Copyright(c), 1995 - Management Analytics and Others - All Rights Reserved
(A) Authorized use and ownership.
(i) All information and telecommunication resources leased or
owned by the state and all time-sharing services billed to
the state shall be used only to conduct state business.
(ii) All computer software programs, applications, source code,
object code, and documentation shall be deemed to be a work
made for hire and is state property and shall be protected as
such if developed:
(I) by state employees in the course and scope of their
employment or with the use of state equipment,
materials, or other resources, with the exception of
employees of universities and other institutions of
higher education, provided such university or
institution has an intellectual property policy in
place which addresses ownership rights regarding
software development; or
(II) by contract personnel acting under a contract with the
state, unless the contract under which the software or
documentation is developed specifically provides
otherwise; or
(III) with state funds.
(iii) All computer software programs, applications, and
documentation purchased forthe use of the state is state
property and shall be protected as such.
(B) Confidentiality of data and systems.
(i) Confidential information shall be accessible only to
personnel who are authorized by the owner on a strict "need
to know" basis in the performance of their duties. Data
containing any confidential information shall be readily
identifiable and treated as such in its entirety.
(ii) When confidential or sensitive information from one agency is
received by another agency in connection with the transaction
of official business, the receiving agency shall maintain the
confidentiality or sensitivity of the information in
accordance with the conditions imposed by the providing
agency.
(C)Integrity. Controls shall be established to ensure the accuracy and
completeness of data. User management shall ensure that data comes from
the appropriate source for the intended use.
(D) Passwords.
(i) Except for public users of systems where such access is
authorized, or for situations where risk analysis
demonstrates no need for individual accountability of users,
each user of a multiple-user automated system shall be
assigned a unique personal identifier or user identification.
User identification shall be authenticated before the system
may grant that user access to automated information.
(ii) A user's access authorization shall be removed from the
system when the user's employment is terminated or the user
transfers to a position where access to the system is no
longer required.
(iii) Systems which use passwords shall conform to the federal
standard on password usage contained in the Federal
Information Processing Standard Publication 112 (FIPS PUB
112), which specifies minimum criteria and provides guidance
for selecting additional password security criteria, when
appropriate. A current password standard compliance document
shall be maintained for each system which uses passwords,
specifying the criteria to be met for the ten factors which
address design, implementation, and use of access control
systems as contained in the FIPS PUB 112 standard.
(E) Auditability.
(i) Audit trails shall be maintained to provide accountability
for all accesses to confidential or sensitive information and
software and for all changes to automated security or access
rules.
(ii) An auditable, continuous chain of custody shall record the
transfer of confidential or sensitive information.
(iii) A sufficiently complete history of transactions shall be
maintained for each session involving access to confidential
or sensitive information to permit an audit of the system by
tracing the activities of individuals through the system.
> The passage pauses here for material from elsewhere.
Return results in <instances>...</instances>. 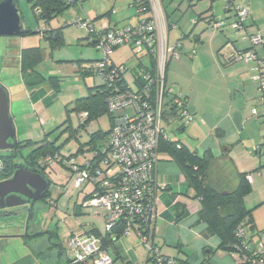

(iv) Automated systems which process confidential or sensitive
information must provide the means whereby authorized
personnel have the ability to audit and establish individual
accountability for any action that can potentially cause
access to, generation of, or effect the release of the
information.
(F) Access controls. Controls shall ensure that legitimate users of the
computer cannot access stored software or data unless they have
been authorized to do so.
(G) Security breaches.
(i) Security breaches shall be promptly investigated.
(ii) If criminal action is suspected, the agency must contact the
appropriate local law enforcement and investigative
authorities immediately. Laws governing the admissibility of
evidence are very strict, and without professional advice the
agency may be jeopardizing possible legal actions.
(H) Systems development and testing.
(i) Test functions shall be kept either physically or logically
separate from production functions. Copies of production data
shall not be used for testing unless the data has been
declassified or unless all personnel involved in testing are
otherwise authorized access to the data.
(ii) Appropriate information security and audit controls shall be
incorporated into new systems. Each phase of systems
acquisition shall incorporate corresponding development or
assurances of security and auditability controls.
(iii) After a new system has been placed in operation, all program
changes shall be approved before implementation to determine
whether they have been authorized, tested, and documented.